**Data block**.
============================================================

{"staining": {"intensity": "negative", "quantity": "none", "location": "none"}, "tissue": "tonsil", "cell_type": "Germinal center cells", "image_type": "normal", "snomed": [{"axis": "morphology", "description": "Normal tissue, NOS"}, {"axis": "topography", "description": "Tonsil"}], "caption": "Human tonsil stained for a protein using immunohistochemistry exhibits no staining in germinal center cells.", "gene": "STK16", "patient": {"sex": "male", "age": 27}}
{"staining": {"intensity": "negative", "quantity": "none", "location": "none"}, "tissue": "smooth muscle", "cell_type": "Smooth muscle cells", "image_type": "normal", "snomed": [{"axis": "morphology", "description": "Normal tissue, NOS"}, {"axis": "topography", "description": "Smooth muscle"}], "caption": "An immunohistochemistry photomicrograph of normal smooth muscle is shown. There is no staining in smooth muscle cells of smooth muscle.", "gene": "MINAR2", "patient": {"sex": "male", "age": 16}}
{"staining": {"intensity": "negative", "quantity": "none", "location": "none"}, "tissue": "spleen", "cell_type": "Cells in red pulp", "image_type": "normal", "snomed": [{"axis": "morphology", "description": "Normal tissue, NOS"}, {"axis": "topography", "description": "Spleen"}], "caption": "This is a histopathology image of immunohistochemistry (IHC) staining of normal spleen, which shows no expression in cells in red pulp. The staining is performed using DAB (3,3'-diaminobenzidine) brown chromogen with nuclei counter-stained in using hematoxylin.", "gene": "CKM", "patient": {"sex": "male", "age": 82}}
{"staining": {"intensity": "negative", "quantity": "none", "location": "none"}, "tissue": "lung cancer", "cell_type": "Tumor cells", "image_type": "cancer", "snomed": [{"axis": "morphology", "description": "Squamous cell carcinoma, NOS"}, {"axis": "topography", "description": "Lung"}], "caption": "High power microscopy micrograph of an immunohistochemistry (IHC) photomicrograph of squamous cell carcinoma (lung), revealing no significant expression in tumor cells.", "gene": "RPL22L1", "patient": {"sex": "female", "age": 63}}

============================================================

**What to do**. Set down the whole listing again, exactly as shown above.

**Answer below**.
{"staining": {"intensity": "negative", "quantity": "none", "location": "none"}, "tissue": "tonsil", "cell_type": "Germinal center cells", "image_type": "normal", "snomed": [{"axis": "morphology", "description": "Normal tissue, NOS"}, {"axis": "topography", "description": "Tonsil"}], "caption": "Human tonsil stained for a protein using immunohistochemistry exhibits no staining in germinal center cells.", "gene": "STK16", "patient": {"sex": "male", "age": 27}}
{"staining": {"intensity": "negative", "quantity": "none", "location": "none"}, "tissue": "smooth muscle", "cell_type": "Smooth muscle cells", "image_type": "normal", "snomed": [{"axis": "morphology", "description": "Normal tissue, NOS"}, {"axis": "topography", "description": "Smooth muscle"}], "caption": "An immunohistochemistry photomicrograph of normal smooth muscle is shown. There is no staining in smooth muscle cells of smooth muscle.", "gene": "MINAR2", "patient": {"sex": "male", "age": 16}}
{"staining": {"intensity": "negative", "quantity": "none", "location": "none"}, "tissue": "spleen", "cell_type": "Cells in red pulp", "image_type": "normal", "snomed": [{"axis": "morphology", "description": "Normal tissue, NOS"}, {"axis": "topography", "description": "Spleen"}], "caption": "This is a histopathology image of immunohistochemistry (IHC) staining of normal spleen, which shows no expression in cells in red pulp. The staining is performed using DAB (3,3'-diaminobenzidine) brown chromogen with nuclei counter-stained in using hematoxylin.", "gene": "CKM", "patient": {"sex": "male", "age": 82}}
{"staining": {"intensity": "negative", "quantity": "none", "location": "none"}, "tissue": "lung cancer", "cell_type": "Tumor cells", "image_type": "cancer", "snomed": [{"axis": "morphology", "description": "Squamous cell carcinoma, NOS"}, {"axis": "topography", "description": "Lung"}], "caption": "High power microscopy micrograph of an immunohistochemistry (IHC) photomicrograph of squamous cell carcinoma (lung), revealing no significant expression in tumor cells.", "gene": "RPL22L1", "patient": {"sex": "female", "age": 63}}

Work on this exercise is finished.